# Group the variable according to its value and get a histogram

I'm trying to group the variable according to its values and get a histogram.

For example, this is my data:

r <-c(1,899,1,2525,763,3,2,2,1863,695,9,4,2876,1173,1156,5098,3,3876,1,1, 3023,76336,13,003,9898,1,10,843,10546,617,1375,1,1,5679,1,21,1,13,6,28,1,14088,682)

I want to group r by its value, like: 1-5, 5-10, 10-100, 100-500 and more than 500. And then I want to get a histogram which the x axis is in the type of interval (1-5,5-10,10-100,100-500 and more than 500) . How to solve that?

If I want to use le package ggplot2, code as following:

ggplot(data=r, aes(x=r))+geom_histogram(breaks = c(1, 5, 10, 100, 500,2000,Inf))

It dosen't work and R says that "missing value where TRUE/FALSE needed". And how to make the larges of bins are the same?

## Answers

In base R

r <-c(1,899,1,2525,763,3,2,2,1863,695,9,4,2876,1173,1156,5098,3,3876,1,1,5, 3023,76336,13,003,9898,1,10,843,10546,617,1375,1,1,5679,1,21,1,13,6,28,1,14088,682) cut.vals <- cut(r, breaks = c(1, 5, 10, 100, 500, Inf), right = FALSE) xy <- data.frame(r, cut = cut.vals) barplot(table(xy$cut))

Note that I added the xy variable to ease in comparing how values were grouped.

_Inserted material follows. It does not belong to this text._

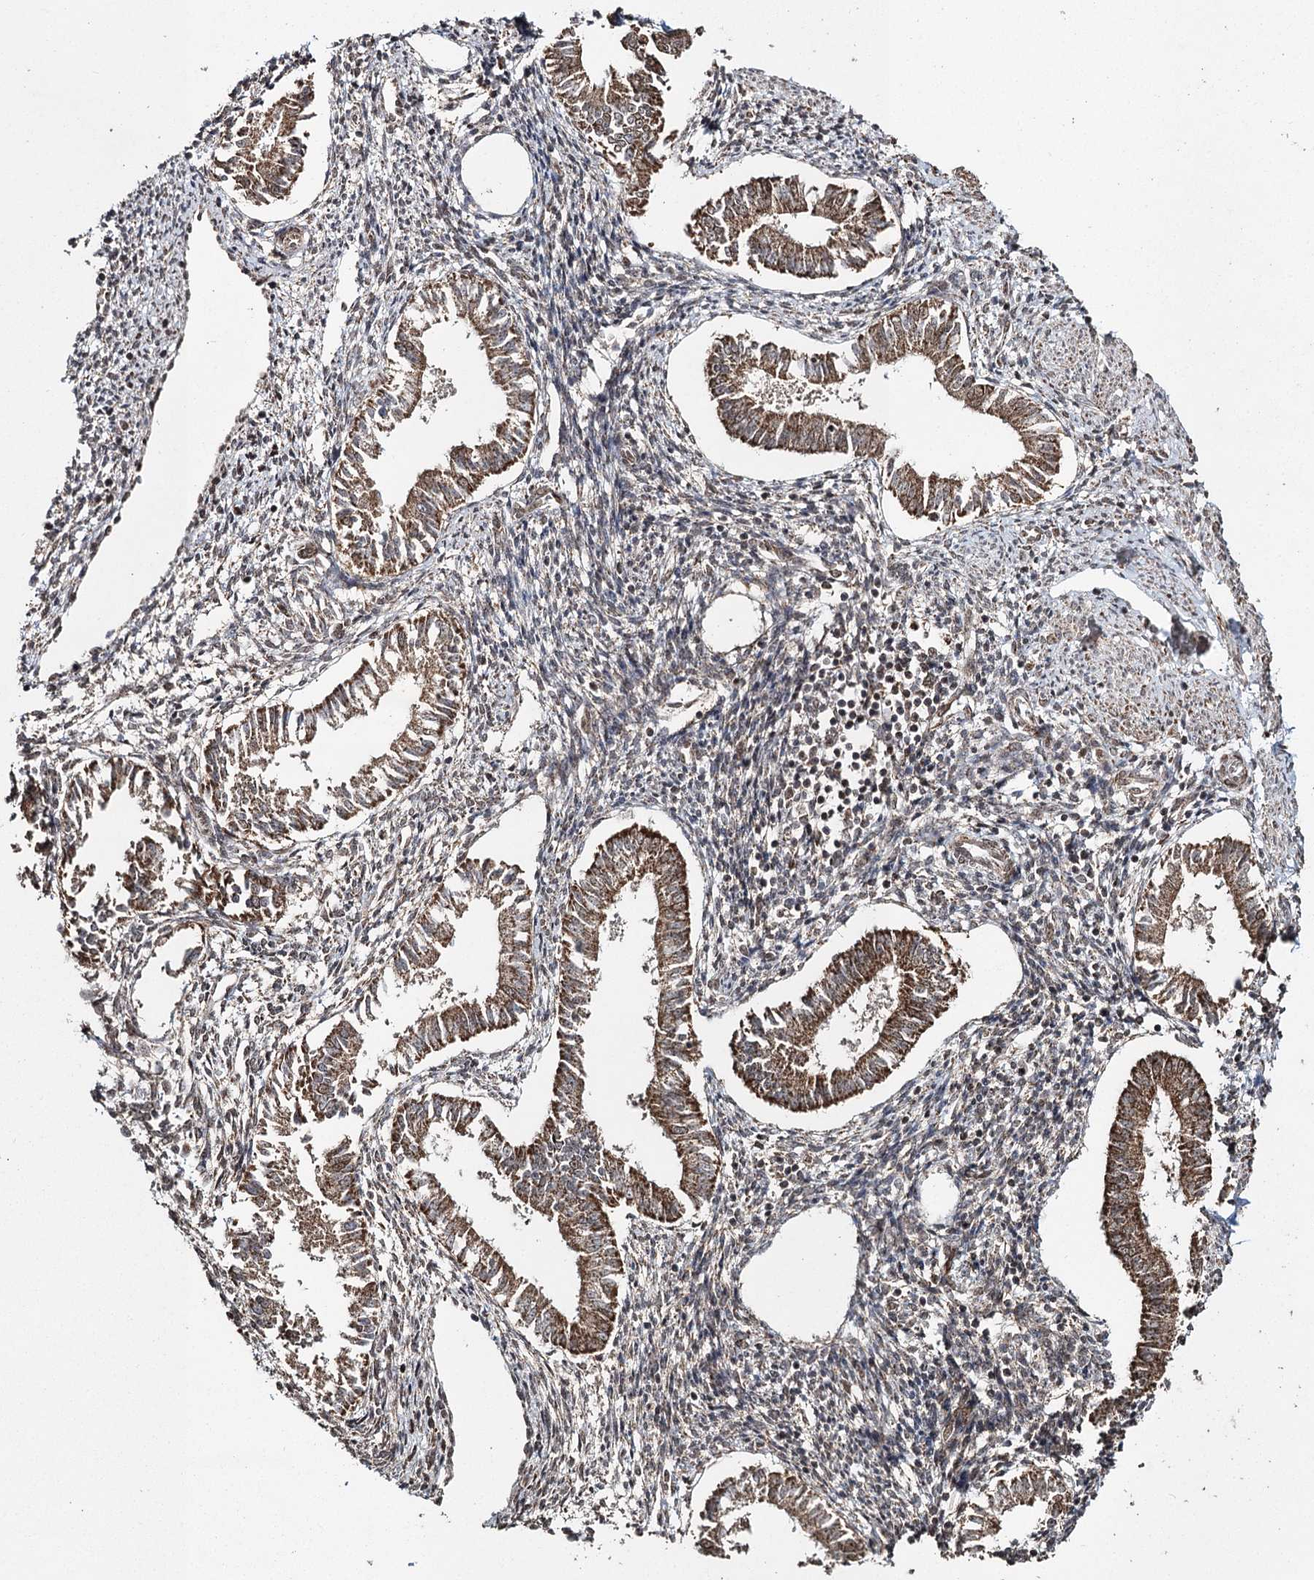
{"staining": {"intensity": "moderate", "quantity": "<25%", "location": "cytoplasmic/membranous,nuclear"}, "tissue": "endometrium", "cell_type": "Cells in endometrial stroma", "image_type": "normal", "snomed": [{"axis": "morphology", "description": "Normal tissue, NOS"}, {"axis": "topography", "description": "Uterus"}, {"axis": "topography", "description": "Endometrium"}], "caption": "IHC histopathology image of normal endometrium: human endometrium stained using IHC demonstrates low levels of moderate protein expression localized specifically in the cytoplasmic/membranous,nuclear of cells in endometrial stroma, appearing as a cytoplasmic/membranous,nuclear brown color.", "gene": "PDHX", "patient": {"sex": "female", "age": 48}}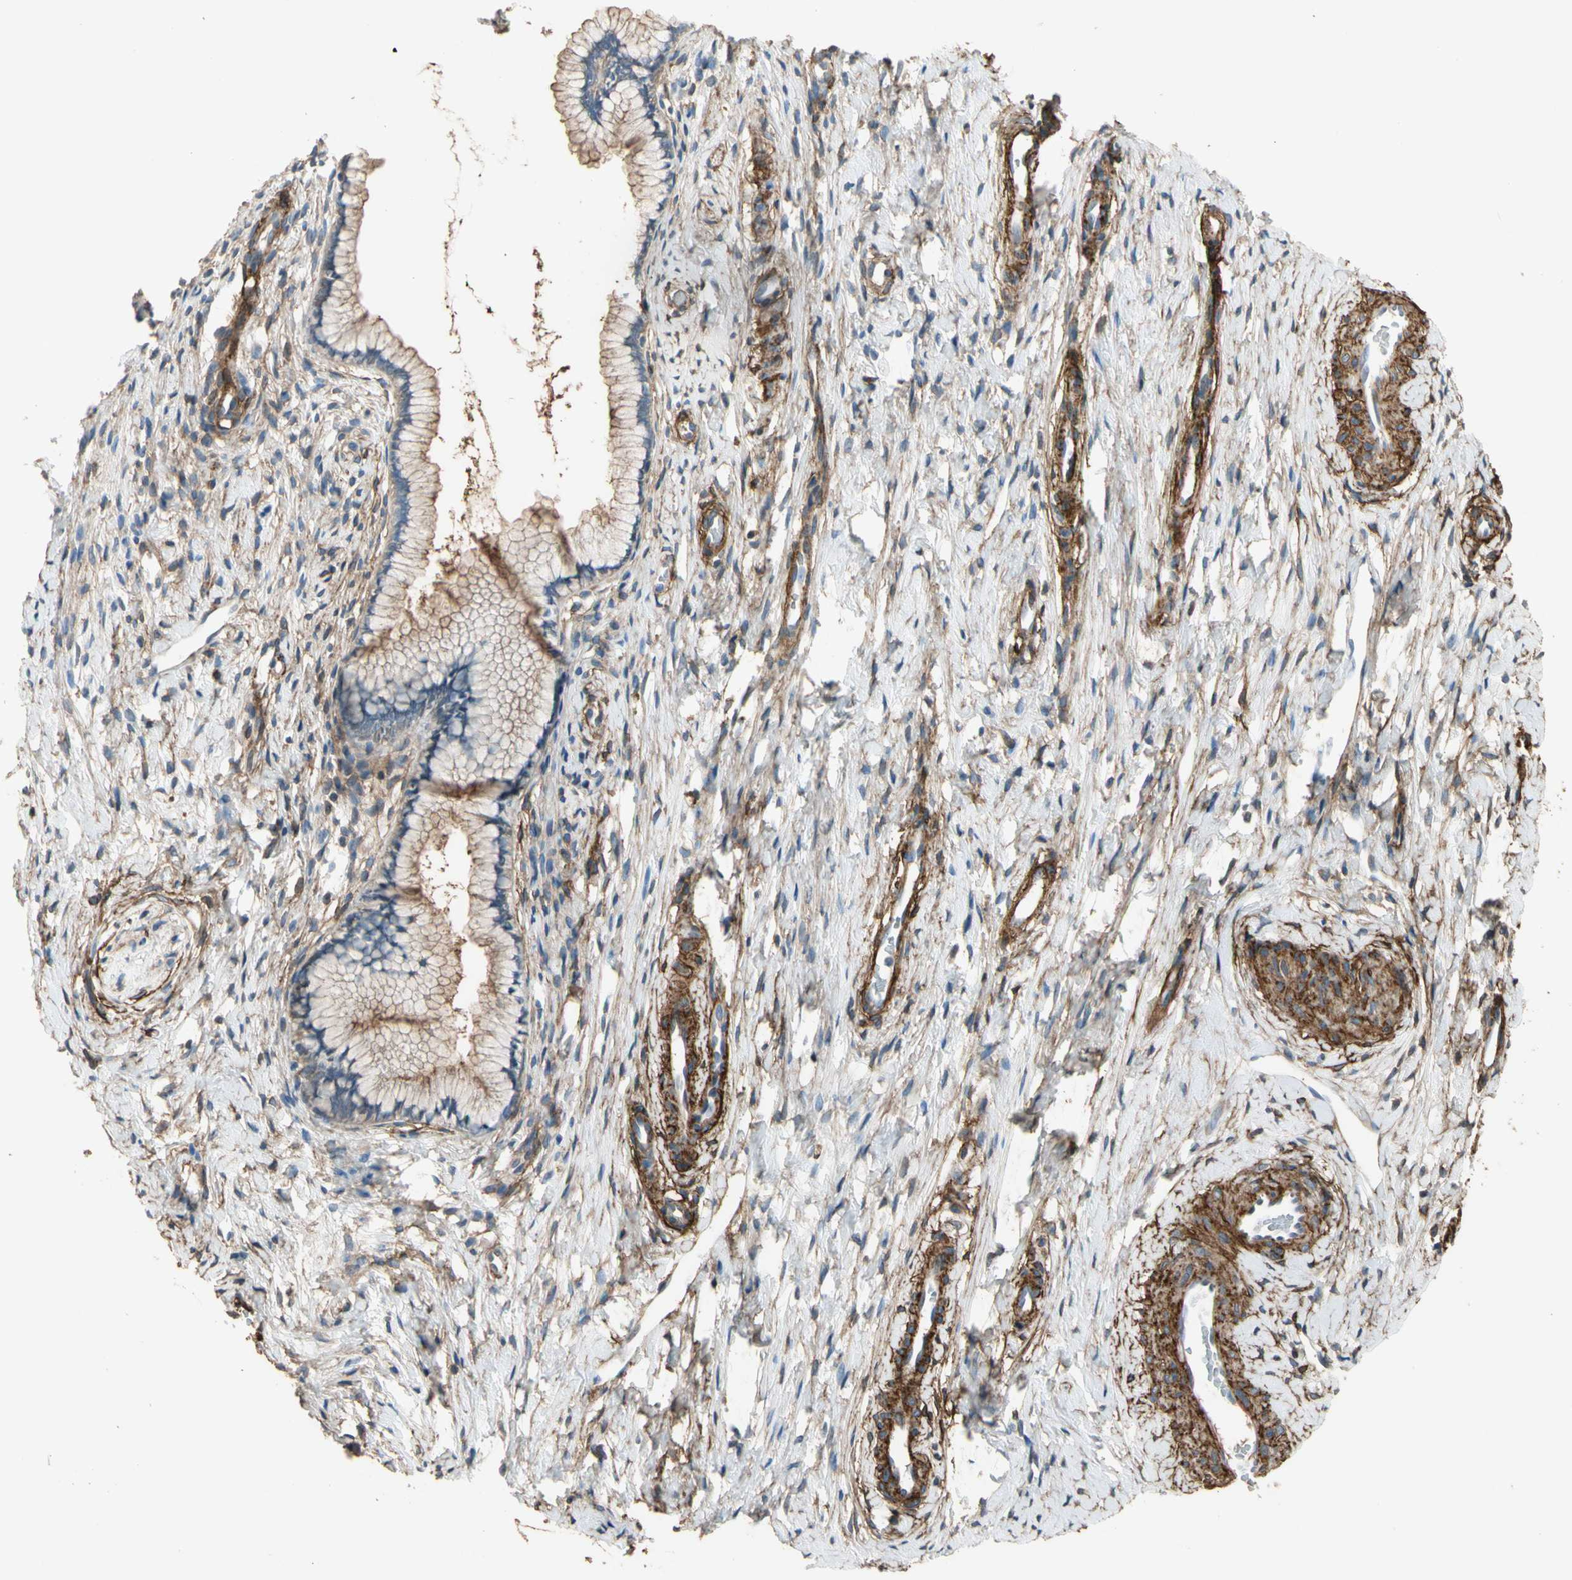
{"staining": {"intensity": "weak", "quantity": "25%-75%", "location": "cytoplasmic/membranous"}, "tissue": "cervix", "cell_type": "Glandular cells", "image_type": "normal", "snomed": [{"axis": "morphology", "description": "Normal tissue, NOS"}, {"axis": "topography", "description": "Cervix"}], "caption": "Protein staining of unremarkable cervix exhibits weak cytoplasmic/membranous expression in approximately 25%-75% of glandular cells.", "gene": "SUSD2", "patient": {"sex": "female", "age": 65}}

You can directly put cut.vals into the barplot(table()).

To use ggplot2, you can pre-calculate all the bins and plot

ggplot(xy, aes(x = cut)) + theme_bw() + geom_bar() + scale_x_discrete(drop = FALSE)

geom_histogram's most common parameter that controls bin size is binwidth, which is constant for all bins.